--- Work instruction ---
Repeat each line of the material below exactly.

*** Opening of Provided entries ***

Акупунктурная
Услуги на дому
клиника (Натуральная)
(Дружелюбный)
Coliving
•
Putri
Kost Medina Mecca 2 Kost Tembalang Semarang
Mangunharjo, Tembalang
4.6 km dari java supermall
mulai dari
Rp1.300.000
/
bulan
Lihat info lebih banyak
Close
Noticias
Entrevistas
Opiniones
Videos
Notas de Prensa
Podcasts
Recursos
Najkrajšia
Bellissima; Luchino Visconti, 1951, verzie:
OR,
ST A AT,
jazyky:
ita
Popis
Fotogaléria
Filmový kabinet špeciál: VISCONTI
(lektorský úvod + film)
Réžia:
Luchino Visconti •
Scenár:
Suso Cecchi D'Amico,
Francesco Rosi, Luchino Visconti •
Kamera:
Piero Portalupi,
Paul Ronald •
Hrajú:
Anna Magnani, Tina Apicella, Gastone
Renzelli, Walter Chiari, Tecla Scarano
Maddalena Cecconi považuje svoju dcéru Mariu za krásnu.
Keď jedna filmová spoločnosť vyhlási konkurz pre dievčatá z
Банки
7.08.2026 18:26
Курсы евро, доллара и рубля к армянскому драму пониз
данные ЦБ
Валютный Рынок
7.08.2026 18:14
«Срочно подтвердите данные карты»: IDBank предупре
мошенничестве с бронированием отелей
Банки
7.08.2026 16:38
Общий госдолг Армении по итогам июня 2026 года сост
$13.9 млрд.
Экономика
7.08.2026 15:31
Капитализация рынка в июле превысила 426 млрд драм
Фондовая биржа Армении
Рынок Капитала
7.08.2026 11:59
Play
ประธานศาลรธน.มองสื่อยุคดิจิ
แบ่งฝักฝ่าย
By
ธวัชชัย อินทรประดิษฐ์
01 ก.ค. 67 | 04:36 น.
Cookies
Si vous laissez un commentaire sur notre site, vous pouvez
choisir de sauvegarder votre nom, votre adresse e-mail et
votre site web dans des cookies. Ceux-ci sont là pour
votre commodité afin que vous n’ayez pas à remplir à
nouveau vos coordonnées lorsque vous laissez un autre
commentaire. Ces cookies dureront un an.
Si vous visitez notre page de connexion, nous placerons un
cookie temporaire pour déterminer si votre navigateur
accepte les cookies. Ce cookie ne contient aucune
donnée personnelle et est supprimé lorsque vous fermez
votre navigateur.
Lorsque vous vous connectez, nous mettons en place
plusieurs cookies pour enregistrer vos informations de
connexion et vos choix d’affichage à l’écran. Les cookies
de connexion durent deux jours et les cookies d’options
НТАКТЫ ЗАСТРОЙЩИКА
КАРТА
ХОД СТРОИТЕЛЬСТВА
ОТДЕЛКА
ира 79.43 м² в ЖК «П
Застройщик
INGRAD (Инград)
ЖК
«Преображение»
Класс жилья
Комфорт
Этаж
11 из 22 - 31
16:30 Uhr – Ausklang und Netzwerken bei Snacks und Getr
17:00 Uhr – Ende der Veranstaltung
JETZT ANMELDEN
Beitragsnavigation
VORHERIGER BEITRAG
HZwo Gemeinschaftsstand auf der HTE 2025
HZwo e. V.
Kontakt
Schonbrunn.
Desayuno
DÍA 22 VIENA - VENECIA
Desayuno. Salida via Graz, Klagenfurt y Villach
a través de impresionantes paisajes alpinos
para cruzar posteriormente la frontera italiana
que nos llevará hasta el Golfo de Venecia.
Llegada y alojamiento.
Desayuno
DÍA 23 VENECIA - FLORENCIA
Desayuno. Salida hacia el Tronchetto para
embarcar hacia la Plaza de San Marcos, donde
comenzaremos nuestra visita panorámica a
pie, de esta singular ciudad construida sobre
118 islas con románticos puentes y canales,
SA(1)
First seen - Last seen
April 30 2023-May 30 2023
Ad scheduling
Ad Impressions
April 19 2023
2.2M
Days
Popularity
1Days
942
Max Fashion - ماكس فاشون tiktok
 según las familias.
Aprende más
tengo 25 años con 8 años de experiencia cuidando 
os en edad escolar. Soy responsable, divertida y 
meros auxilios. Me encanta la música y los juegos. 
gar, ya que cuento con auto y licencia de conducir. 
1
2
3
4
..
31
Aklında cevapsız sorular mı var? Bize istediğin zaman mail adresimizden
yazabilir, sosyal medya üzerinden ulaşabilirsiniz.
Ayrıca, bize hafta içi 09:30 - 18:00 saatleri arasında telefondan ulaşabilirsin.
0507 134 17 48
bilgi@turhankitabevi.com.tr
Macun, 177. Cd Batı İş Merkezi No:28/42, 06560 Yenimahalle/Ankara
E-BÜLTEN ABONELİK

*** Close of Provided entries ***

--- Reply to the task ---
Акупунктурная
Услуги на дому
клиника (Натуральная)
(Дружелюбный)
Coliving
•
Putri
Kost Medina Mecca 2 Kost Tembalang Semarang
Mangunharjo, Tembalang
4.6 km dari java supermall
mulai dari
Rp1.300.000
/
bulan
Lihat info lebih banyak
Close
Noticias
Entrevistas
Opiniones
Videos
Notas de Prensa
Podcasts
Recursos
Najkrajšia
Bellissima; Luchino Visconti, 1951, verzie:
OR,
ST A AT,
jazyky:
ita
Popis
Fotogaléria
Filmový kabinet špeciál: VISCONTI
(lektorský úvod + film)
Réžia:
Luchino Visconti •
Scenár:
Suso Cecchi D'Amico,
Francesco Rosi, Luchino Visconti •
Kamera:
Piero Portalupi,
Paul Ronald •
Hrajú:
Anna Magnani, Tina Apicella, Gastone
Renzelli, Walter Chiari, Tecla Scarano
Maddalena Cecconi považuje svoju dcéru Mariu za krásnu.
Keď jedna filmová spoločnosť vyhlási konkurz pre dievčatá z
Банки
7.08.2026 18:26
Курсы евро, доллара и рубля к армянскому драму пониз
данные ЦБ
Валютный Рынок
7.08.2026 18:14
«Срочно подтвердите данные карты»: IDBank предупре
мошенничестве с бронированием отелей
Банки
7.08.2026 16:38
Общий госдолг Армении по итогам июня 2026 года сост
$13.9 млрд.
Экономика
7.08.2026 15:31
Капитализация рынка в июле превысила 426 млрд драм
Фондовая биржа Армении
Рынок Капитала
7.08.2026 11:59
Play
ประธานศาลรธน.มองสื่อยุคดิจิ
แบ่งฝักฝ่าย
By
ธวัชชัย อินทรประดิษฐ์
01 ก.ค. 67 | 04:36 น.
Cookies
Si vous laissez un commentaire sur notre site, vous pouvez
choisir de sauvegarder votre nom, votre adresse e-mail et
votre site web dans des cookies. Ceux-ci sont là pour
votre commodité afin que vous n’ayez pas à remplir à
nouveau vos coordonnées lorsque vous laissez un autre
commentaire. Ces cookies dureront un an.
Si vous visitez notre page de connexion, nous placerons un
cookie temporaire pour déterminer si votre navigateur
accepte les cookies. Ce cookie ne contient aucune
donnée personnelle et est supprimé lorsque vous fermez
votre navigateur.
Lorsque vous vous connectez, nous mettons en place
plusieurs cookies pour enregistrer vos informations de
connexion et vos choix d’affichage à l’écran. Les cookies
de connexion durent deux jours et les cookies d’options
НТАКТЫ ЗАСТРОЙЩИКА
КАРТА
ХОД СТРОИТЕЛЬСТВА
ОТДЕЛКА
ира 79.43 м² в ЖК «П
Застройщик
INGRAD (Инград)
ЖК
«Преображение»
Класс жилья
Комфорт
Этаж
11 из 22 - 31
16:30 Uhr – Ausklang und Netzwerken bei Snacks und Getr
17:00 Uhr – Ende der Veranstaltung
JETZT ANMELDEN
Beitragsnavigation
VORHERIGER BEITRAG
HZwo Gemeinschaftsstand auf der HTE 2025
HZwo e. V.
Kontakt
Schonbrunn.
Desayuno
DÍA 22 VIENA - VENECIA
Desayuno. Salida via Graz, Klagenfurt y Villach
a través de impresionantes paisajes alpinos
para cruzar posteriormente la frontera italiana
que nos llevará hasta el Golfo de Venecia.
Llegada y alojamiento.
Desayuno
DÍA 23 VENECIA - FLORENCIA
Desayuno. Salida hacia el Tronchetto para
embarcar hacia la Plaza de San Marcos, donde
comenzaremos nuestra visita panorámica a
pie, de esta singular ciudad construida sobre
118 islas con románticos puentes y canales,
SA(1)
First seen - Last seen
April 30 2023-May 30 2023
Ad scheduling
Ad Impressions
April 19 2023
2.2M
Days
Popularity
1Days
942
Max Fashion - ماكس فاشون tiktok
 según las familias.
Aprende más
tengo 25 años con 8 años de experiencia cuidando 
os en edad escolar. Soy responsable, divertida y 
meros auxilios. Me encanta la música y los juegos. 
gar, ya que cuento con auto y licencia de conducir. 
1
2
3
4
..
31
Aklında cevapsız sorular mı var? Bize istediğin zaman mail adresimizden
yazabilir, sosyal medya üzerinden ulaşabilirsiniz.
Ayrıca, bize hafta içi 09:30 - 18:00 saatleri arasında telefondan ulaşabilirsin.
0507 134 17 48
bilgi@turhankitabevi.com.tr
Macun, 177. Cd Batı İş Merkezi No:28/42, 06560 Yenimahalle/Ankara
E-BÜLTEN ABONELİK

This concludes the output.